Hughie Campbell: I, um... used to know this girl, and we used to go skating at Rockefeller, and I'd be on the side with this death grip on the rails. She would just charge headfirst into the middle of the rink. And she wasn't... good. Like, she fell... a lot... but she was never scared. And she always used to say: "Just 'cause you fall on your a$$ doesn't mean you have to stay there."
Annie January: I'm just having a bad day.
Hughie Campbell: Yeah, me, too. Uh... is it, like, a-a work thing, or... a-a life thing?

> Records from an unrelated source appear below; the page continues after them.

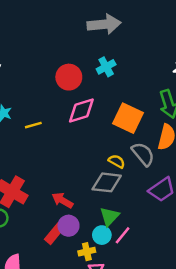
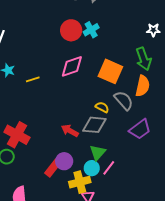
red circle: (69, 77) -> (71, 30), moved
red arrow: (62, 200) -> (70, 131), moved
yellow cross: (87, 252) -> (80, 182), size x1.5

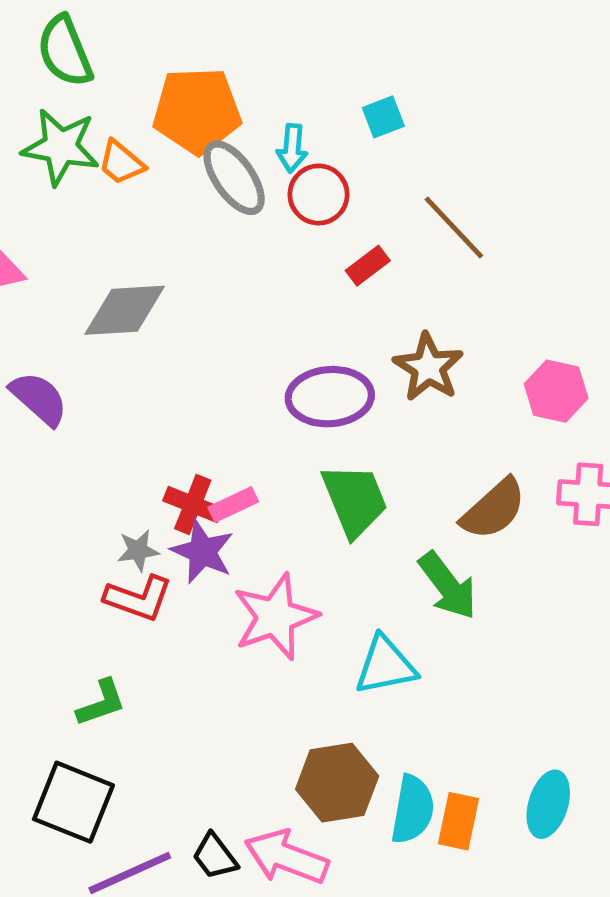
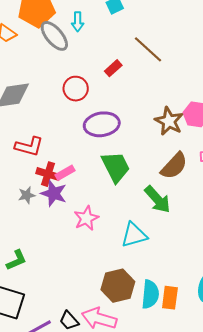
red circle: (319, 194) -> (76, 89), moved
brown star: (428, 367) -> (169, 121), moved
red L-shape: (138, 598) -> (29, 146), moved
pink star: (275, 617) -> (86, 218), size x0.7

Annie January: It's a work thing. You?
Hughie Campbell: Uh... life thing.
Annie January: You know how you have this... image of yourself? Like, I thought I was strong. You know? Like, made of steel. A fighter. And... then I was faced with this horrible situation with this a**hole... and... I just heard my mom's voice in my head, "Keep smiling, the show must go on," and... I didn't fight. And now I just feel sick. Partly because I did it, but... mostly because... turns out I'm not who I thought I was.

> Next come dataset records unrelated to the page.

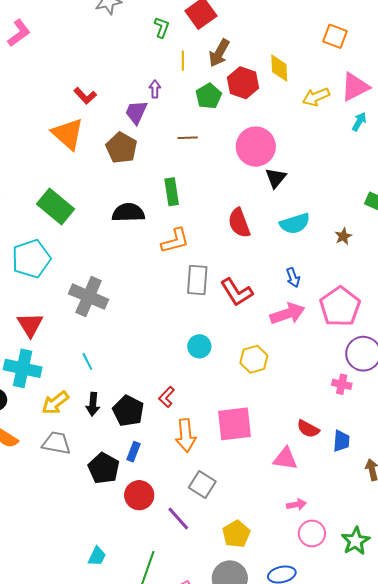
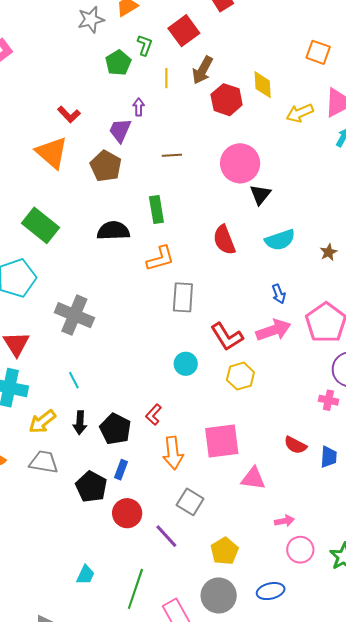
green pentagon: (209, 96) -> (118, 63), moved
red L-shape: (237, 292) -> (227, 337), moved
pink triangle: (285, 459) -> (253, 478), moved

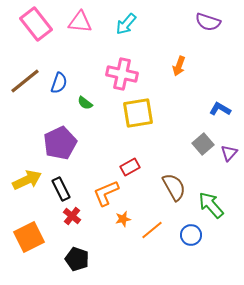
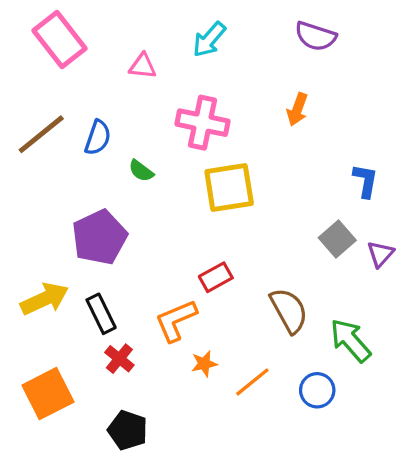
pink triangle: (80, 22) -> (143, 66), moved, size x0.7
purple semicircle: (208, 22) -> (316, 36), moved
blue L-shape: (220, 109) -> (365, 181), turned 70

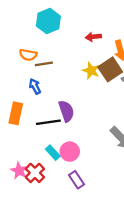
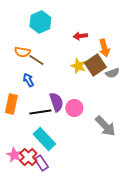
brown line: (44, 64) -> (36, 60), turned 42
pink circle: (70, 152) -> (74, 108), moved
cyan rectangle: (53, 153) -> (44, 139), size x1.6
purple rectangle: (76, 180) -> (41, 163), moved

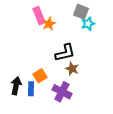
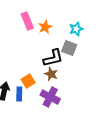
gray square: (81, 12) -> (69, 48), moved
orange star: (49, 24) -> (45, 27), moved
brown star: (72, 69) -> (51, 74), moved

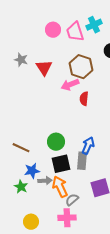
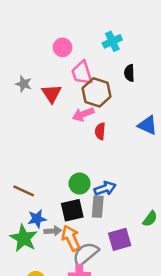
pink trapezoid: (75, 32) -> (82, 73), moved
green circle: (56, 142) -> (80, 184), moved
blue arrow: (88, 146) -> (105, 188), turned 48
green star: (21, 187) -> (24, 238), size x1.6
gray semicircle: (72, 200) -> (86, 254), size x1.6

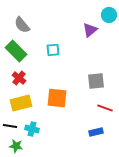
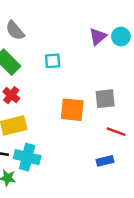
cyan circle: (109, 15) -> (121, 37), moved
orange square: (57, 98) -> (72, 110), moved
cyan cross: (32, 129) -> (27, 157), size x1.5

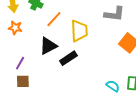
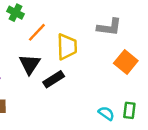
black triangle: (48, 46) -> (30, 64), turned -30

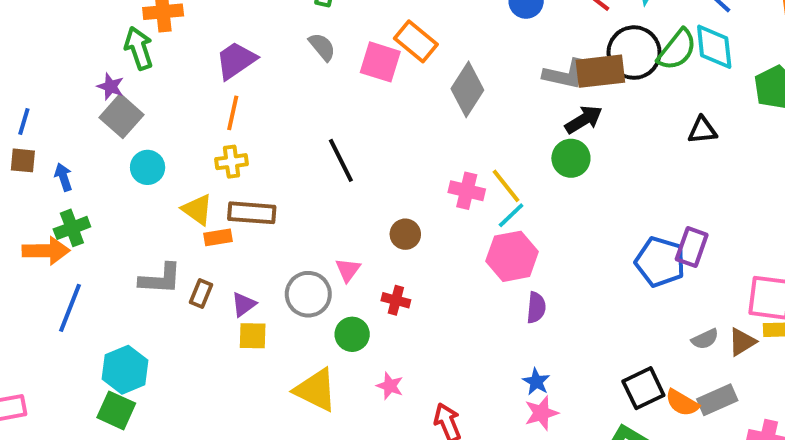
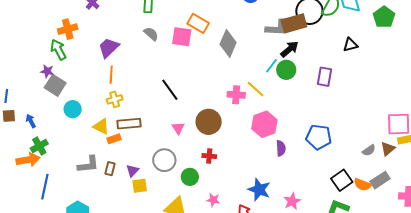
cyan line: (511, 215) -> (272, 66), moved
brown circle: (405, 234) -> (209, 122), size x1.6
purple rectangle: (692, 247) -> (325, 77), moved
blue pentagon: (660, 262) -> (319, 137), moved
pink triangle: (348, 270) -> (178, 128), moved
blue star: (536, 382) -> (259, 190), moved, size x1.6

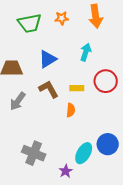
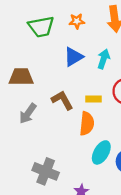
blue triangle: (48, 59) -> (73, 57), moved
orange semicircle: (71, 110) -> (87, 124), size x1.5
cyan ellipse: (84, 153) -> (101, 152), moved

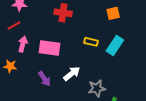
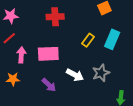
yellow rectangle: (91, 42) -> (88, 40), turned -56
white arrow: (72, 74) -> (75, 75), turned 78
gray star: (97, 88) -> (101, 73), moved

Robin Ward: Excuse me, sir? Hi. I'd like to make an appointment for you to come over and... lay some cable.
Hughie Campbell: Okay. Uh... oh, Robin. Oh, dear, dear, Robin. Um, that doesn't mean what you think it means.

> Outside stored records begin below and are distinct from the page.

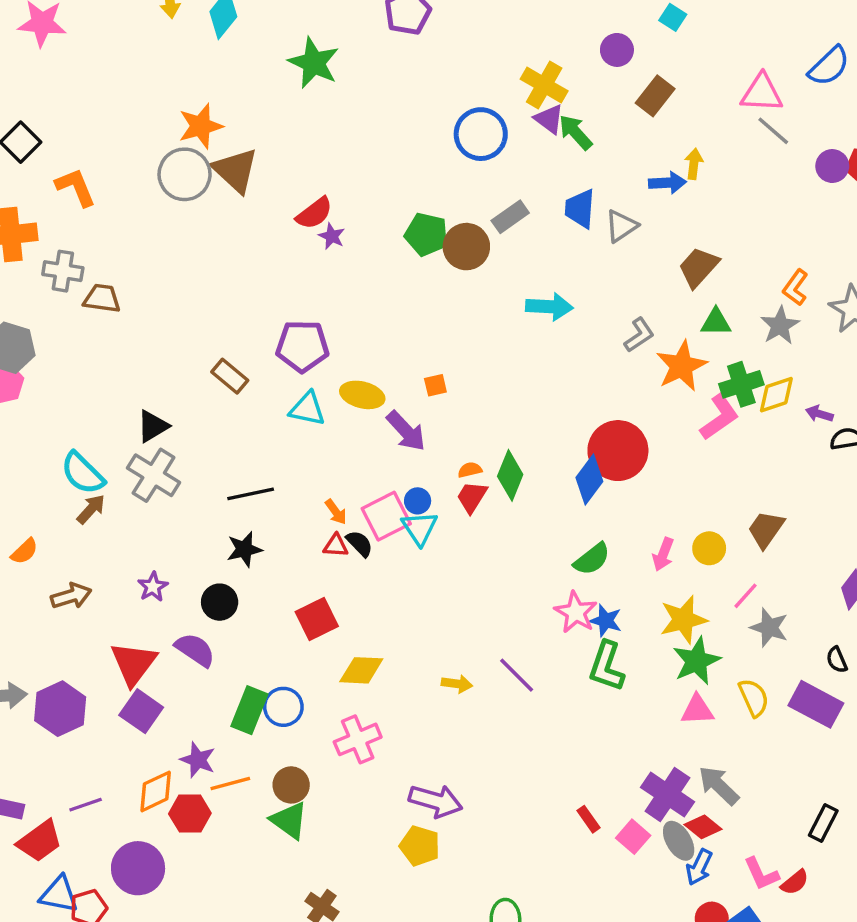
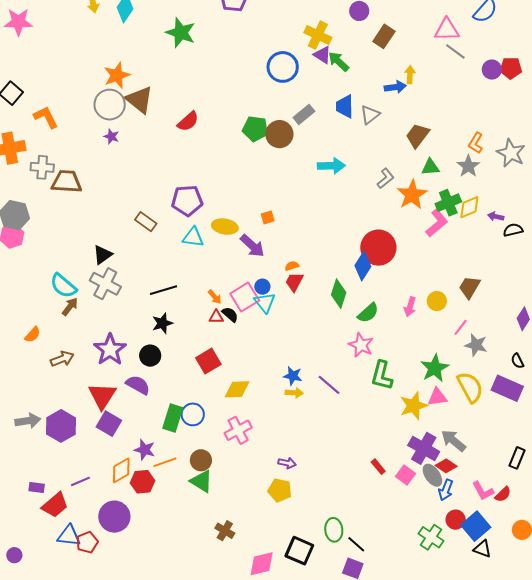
purple star: (332, 236) -> (111, 136), moved
brown trapezoid: (102, 298) -> (67, 182), size x1.4
green diamond: (510, 475) -> (339, 294), moved
purple star: (153, 587) -> (110, 350), size x1.8
yellow star: (683, 620) -> (414, 406), moved
blue star: (606, 621) -> (293, 376), moved
yellow semicircle: (754, 698) -> (470, 387), size x1.4
purple arrow: (436, 801) -> (287, 463), size x0.6

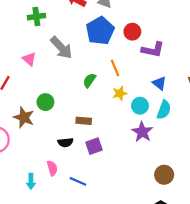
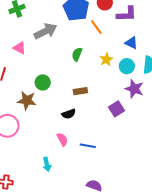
gray arrow: (61, 48) -> (45, 31), turned -60
orange line: (115, 68) -> (96, 27), moved
blue triangle: (159, 83) -> (131, 43), moved
purple square: (94, 146) -> (116, 109), moved
cyan arrow: (31, 181) -> (47, 164), moved

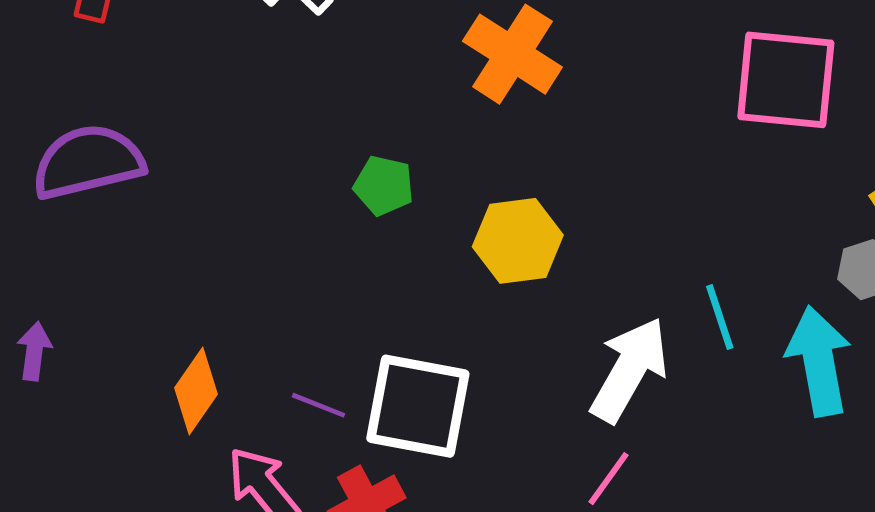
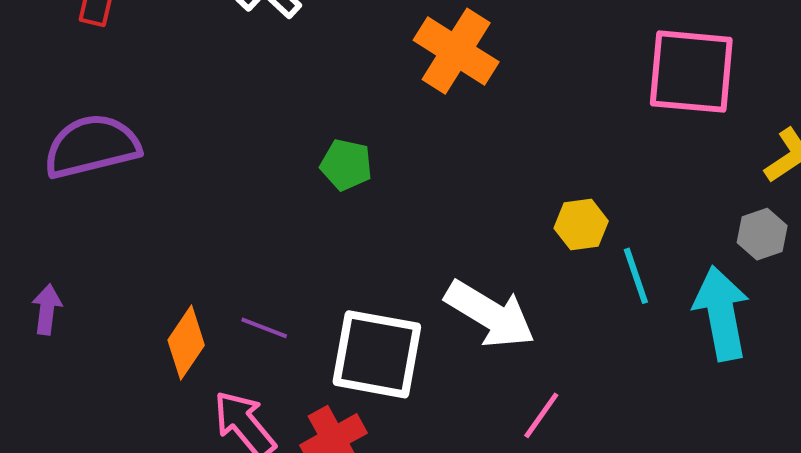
yellow hexagon: (518, 241) -> (581, 225), moved, size x0.7
white arrow: (629, 370) -> (490, 314), moved, turned 92
purple line: (318, 405) -> (264, 328), moved

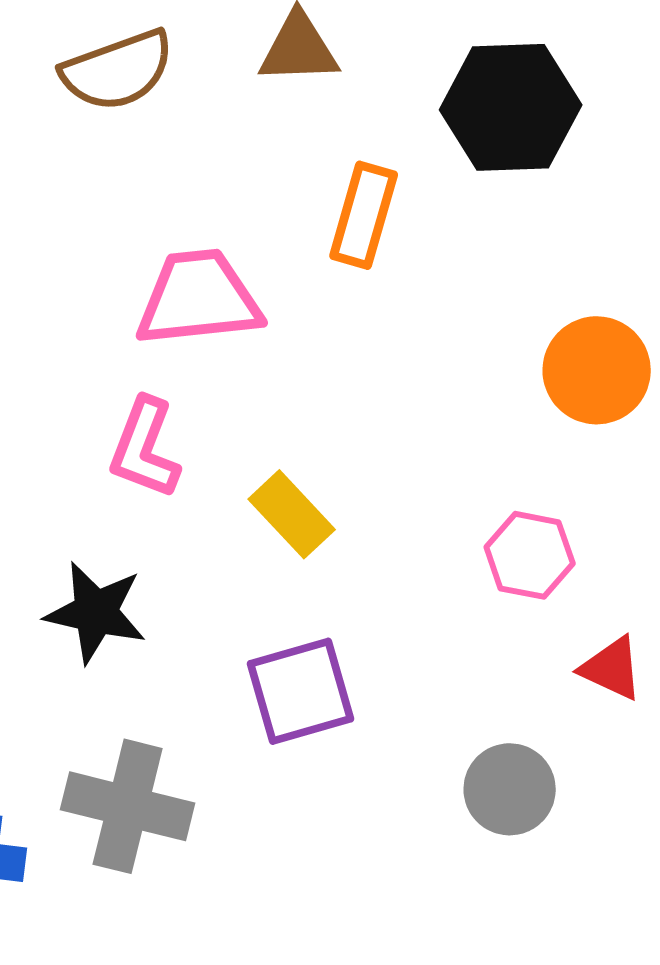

Robin Ward: Um, "laying cable" means sex.
Hughie Campbell: No, "laying pipe" means sex. "Laying cable" means you want me to come over to your house and just take a big, old sh*t.
Robin Ward: That's disgusting.
Hughie Campbell: Well, okay. But you... Who-who said it, though?
Robin Ward: Okay. Are you ready? Despite your best efforts, I'm actually still hungry.
Hughie Campbell: I'm actually more hungry now.
Robin Ward: Where are we gonna go after all this hot talk? You know?
Hughie Campbell: I don't know. More importantly, where are we gonna go to lay some cable afterwards?